When we cancel service to free people up for family time, what we communicate, whether intentionally or not, is that we operate within two spheres of life. One sphere is the realm where the Christian faith is lived out, but the other sphere is the realm where our personal lives are lived out. This sort of dualism is part and parcel to so many underlying issues within the broader church, but the true pity of it is that we bifurcate parts of our lives as if to say God is the Sovereign Ruler and Savior, in only the parts we deem necessary. To put that even more clearly: we compartmentalize our lives, as if Christ is not the very center of our being, and therefore, the One under whom we are to rearrange everything, in worship and adoration.

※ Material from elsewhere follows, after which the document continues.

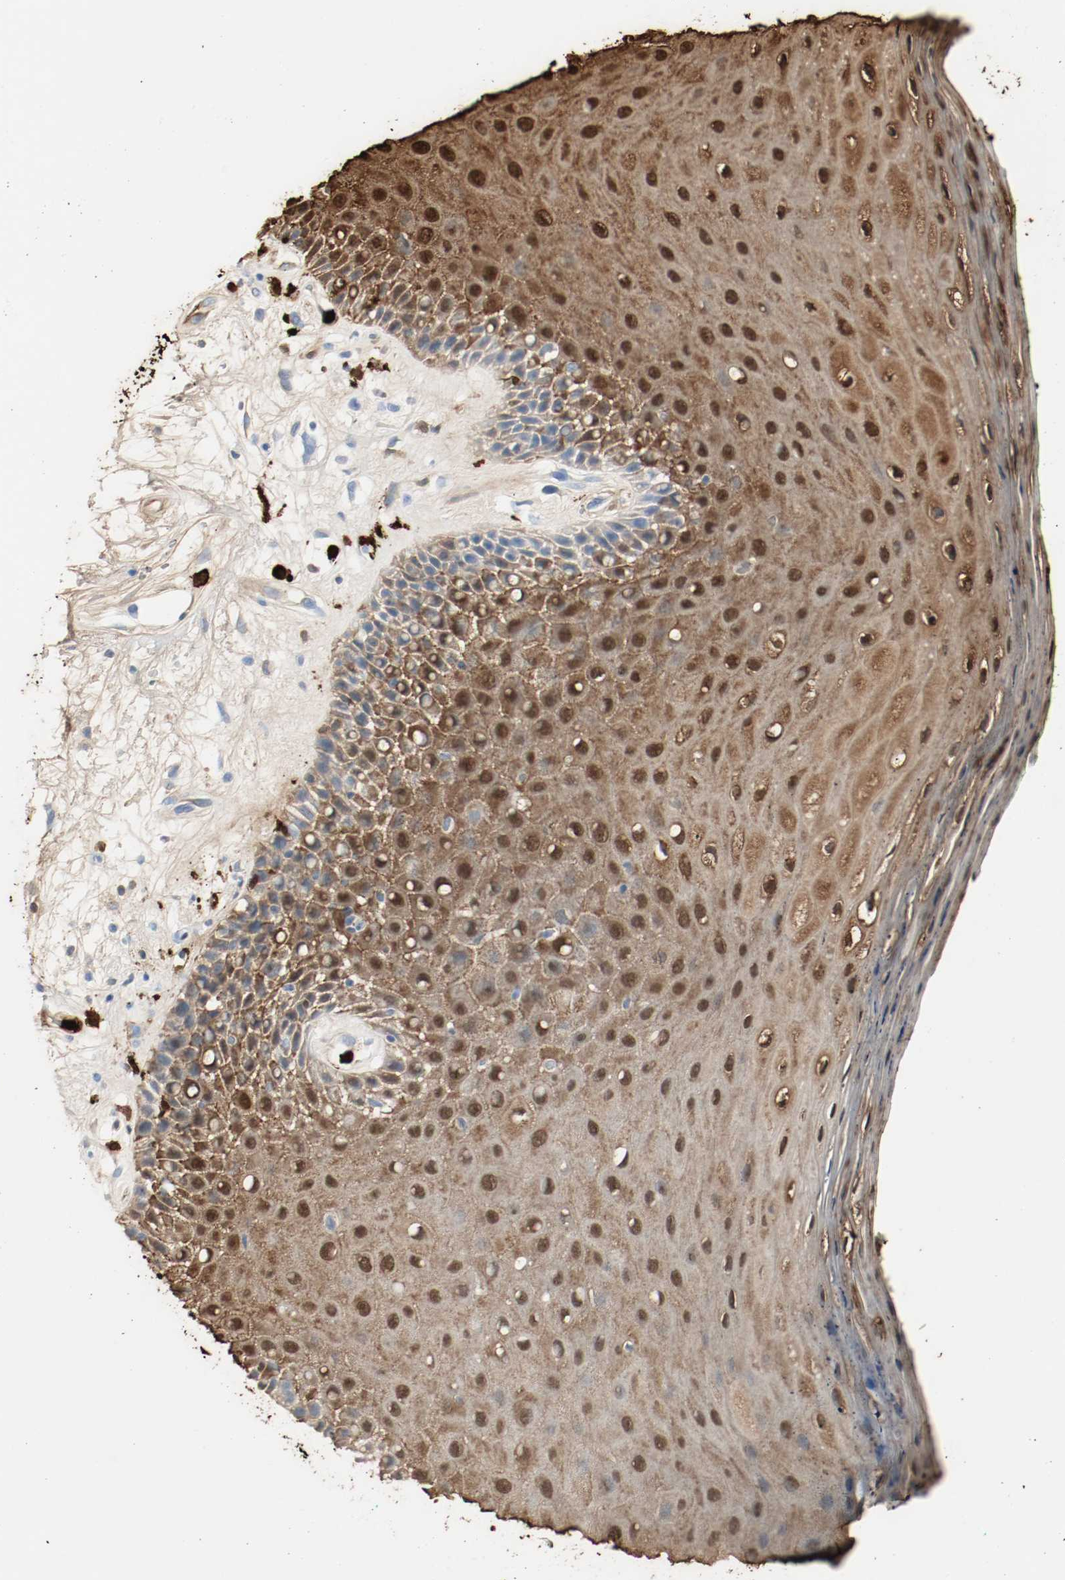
{"staining": {"intensity": "strong", "quantity": ">75%", "location": "cytoplasmic/membranous,nuclear"}, "tissue": "oral mucosa", "cell_type": "Squamous epithelial cells", "image_type": "normal", "snomed": [{"axis": "morphology", "description": "Normal tissue, NOS"}, {"axis": "morphology", "description": "Squamous cell carcinoma, NOS"}, {"axis": "topography", "description": "Skeletal muscle"}, {"axis": "topography", "description": "Oral tissue"}, {"axis": "topography", "description": "Head-Neck"}], "caption": "This image demonstrates immunohistochemistry staining of benign human oral mucosa, with high strong cytoplasmic/membranous,nuclear staining in about >75% of squamous epithelial cells.", "gene": "S100A9", "patient": {"sex": "female", "age": 84}}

What Christ accomplished in His death and resurrection was not merely the salvation of sinners, but a new set of affections, a new life to be brought under submission to His commands, and even a new family. That family, according to Jesus, is to be treasured far and above our own immediate family, as precious as they may (and should) be to us. Yet even greater than that blood-bought family we find in Christ, is our union with Jesus Himself.

This is particularly why Jesus simply tells us that the one who loves father and mother, brother and sister, son and daughter, more than Him, is not worthy of Him (Matt. 10:37). Despite how very often people try to soften the hard words of Christ, these things have to mean something, and often have to play out in exceedingly simple ways. One such way is to faithfully attend church this Christmas Sunday, and each and every other Sunday for that matter.

However, this is the age where many will miss weekly attendance for ball games, soccer practice, or even enjoying personal leisure. The rather blunt point I am making is that this problem is not merely relegated to Christmas for most, and likely, especially for those who would find Christmas morning a reason to cancel church services. The root issue though remains the same. It is born out of a fundamental rift in our thinking, and our thinking reveals we have a rather trite sense of what it means to be a faithful Christian before the gaze of our God.

When we relegate the commands of Scripture to the sidelines in favor of unwrapping presents with our loved ones, we showcase what it is we truly treasure. But more than this, we showcase what it is we truly believe. More to the point, we showcase the idea that God, and the gathering of His saints, somehow needs to cater to us, rather than we being the ones who need to rearrange our priorities for the things that truly matter. It is part of the same consumeristic mindset prevalent within Evangelicalism as a whole, where our own individual preferences sadly outweigh the genuine needs of the body as a whole.

Am I saying that celebrating Christmas with your family and friends doesn’t matter? By no means! What I am saying is that the very reason we celebrate this day is because we celebrate the Giver of all our celebration days. When we celebrate birthdays, we do so in celebration that the Lord is the Giver of life. When we gather around the table to feast, we do so in celebration of the Lord’s providence. As we come together to exchange gifts with those we love, we do so in celebration of the Lord giving the most incredible gift of all time to His own children, whom He loves to the uttermost. In all of it, the singular purpose of praise and thanksgiving should inform every celebration we enter into, for the Lord is the Giver of all good gifts.

What better way is there to celebrate the incarnation of Christ, than with God’s people, whom He gloriously provided Christ for to begin with?